Problem statement -
Once the images are removed, repeat all of the entries exactly.

(Collected data)
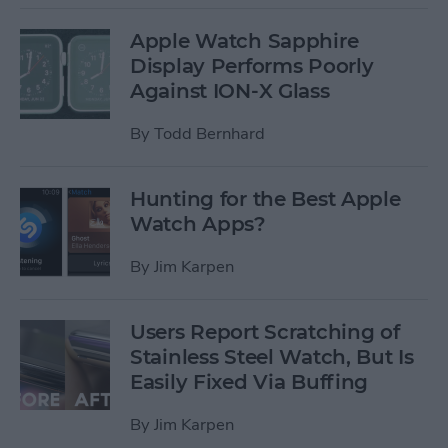
Apple Watch Sapphire
Display Performs Poorly
Against ION-X Glass
By
Todd Bernhard
Hunting for the Best Apple
Watch Apps?
By
Jim Karpen
Users Report Scratching of
Stainless Steel Watch, But Is
Easily Fixed Via Buffing
By
Jim Karpen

Your solution -
Apple Watch Sapphire
Display Performs Poorly
Against ION-X Glass
By
Todd Bernhard
Hunting for the Best Apple
Watch Apps?
By
Jim Karpen
Users Report Scratching of
Stainless Steel Watch, But Is
Easily Fixed Via Buffing
By
Jim Karpen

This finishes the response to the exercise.